Like it or not, we live in an age where our personal data is increasingly being collected, collated and analysed. For instance, whenever we surf the web, shop online, update our Facebook status, use an app, stream music or videos we create and update our digital footprint. This can later be data mined by companies. Siimilarly, our credit reports are updated whenever we apply for credit, change phone plans or pay bills.
Whilst much of the time we are oblivious to the information being collected about us, there are moments when these impinge quite noticeably. One such event is when people are declined personal finance, particularly for mortgages! In this case, their financial data has been collected by a credit reporting agency, and later analysed by a potential lender, who has assessed them as ‘too risky’ to lend to!

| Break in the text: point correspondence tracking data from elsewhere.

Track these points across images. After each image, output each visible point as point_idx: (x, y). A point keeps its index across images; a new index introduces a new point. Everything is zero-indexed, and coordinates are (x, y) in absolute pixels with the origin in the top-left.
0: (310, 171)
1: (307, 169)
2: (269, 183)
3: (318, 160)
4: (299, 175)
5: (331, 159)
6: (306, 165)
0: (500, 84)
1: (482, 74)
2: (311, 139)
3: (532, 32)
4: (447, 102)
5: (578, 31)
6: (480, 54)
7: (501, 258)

The good news is that the changes to the Privacy Act could ultimately lead to a better deal for Australians seeking a home loan. This is as the changes entail Australia evolving from its current antiquated, somewhat ‘Neanderthal’ approach to credit reporting, to a more modern ‘comprehensive reporting system’.

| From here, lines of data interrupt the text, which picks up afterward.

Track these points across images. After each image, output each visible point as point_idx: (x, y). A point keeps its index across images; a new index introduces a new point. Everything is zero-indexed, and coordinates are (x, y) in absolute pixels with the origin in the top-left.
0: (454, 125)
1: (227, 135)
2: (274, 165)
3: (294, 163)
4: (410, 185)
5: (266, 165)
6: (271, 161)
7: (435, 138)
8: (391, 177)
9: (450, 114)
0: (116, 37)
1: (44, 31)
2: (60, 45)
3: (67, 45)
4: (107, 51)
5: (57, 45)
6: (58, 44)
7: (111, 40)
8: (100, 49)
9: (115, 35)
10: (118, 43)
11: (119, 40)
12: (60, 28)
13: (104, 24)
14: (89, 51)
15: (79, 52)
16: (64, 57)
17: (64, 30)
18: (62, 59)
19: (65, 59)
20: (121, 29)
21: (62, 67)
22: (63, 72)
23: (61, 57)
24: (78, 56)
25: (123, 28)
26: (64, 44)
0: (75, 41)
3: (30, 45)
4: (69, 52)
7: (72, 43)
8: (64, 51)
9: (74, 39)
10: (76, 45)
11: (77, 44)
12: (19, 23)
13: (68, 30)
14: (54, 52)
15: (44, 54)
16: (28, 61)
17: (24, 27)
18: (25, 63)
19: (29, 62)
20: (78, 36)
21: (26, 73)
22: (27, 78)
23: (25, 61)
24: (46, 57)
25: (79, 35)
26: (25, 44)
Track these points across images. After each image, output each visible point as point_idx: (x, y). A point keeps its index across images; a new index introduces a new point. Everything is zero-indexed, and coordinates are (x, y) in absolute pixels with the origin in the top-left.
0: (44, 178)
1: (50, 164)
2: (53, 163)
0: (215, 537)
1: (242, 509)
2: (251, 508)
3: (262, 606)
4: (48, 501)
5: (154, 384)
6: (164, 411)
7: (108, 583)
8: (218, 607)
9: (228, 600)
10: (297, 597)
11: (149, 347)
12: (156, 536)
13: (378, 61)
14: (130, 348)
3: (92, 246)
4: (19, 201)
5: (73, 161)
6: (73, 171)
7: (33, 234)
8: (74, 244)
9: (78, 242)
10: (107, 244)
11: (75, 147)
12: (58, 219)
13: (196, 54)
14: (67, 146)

Whereas in the past, only negative financial data such as very late (at least 60 days) or missed payments would be recorded, the new system gives credit providers a more balanced assessment of a person’s credit history, in also incorporating positive information. Credit providers will be able to analyse both credit infringements along with the last 24 months of repayment history – that is, information on whether we pay our bills in a timely manner or not.
As such, if you’re a consistently regular and on-time payer of finance bills, credit providers will be able to recognise this and discern your financially responsible attitude.
On the other hand, those that are ‘habitual late payers’ (as many of us are) will be hurt by the changes.
So, our advice is to get into the habit of paying bills on time, or even a little early. Consider setting up an electronic debit system to pay bills automatically. Twenty-four-month repayment history information will soon be available on your credit report, forming good habits now can increase your chance of success in getting approved if you want to buy a house in the coming years.
Overall, the changes have improved credit providers’ ability to discern credit worthiness, which would lead to less bad debtors, and hence, reduce the cost of lending. Whether the banks pass on the savings to those seeking mortgages is another question entirely though!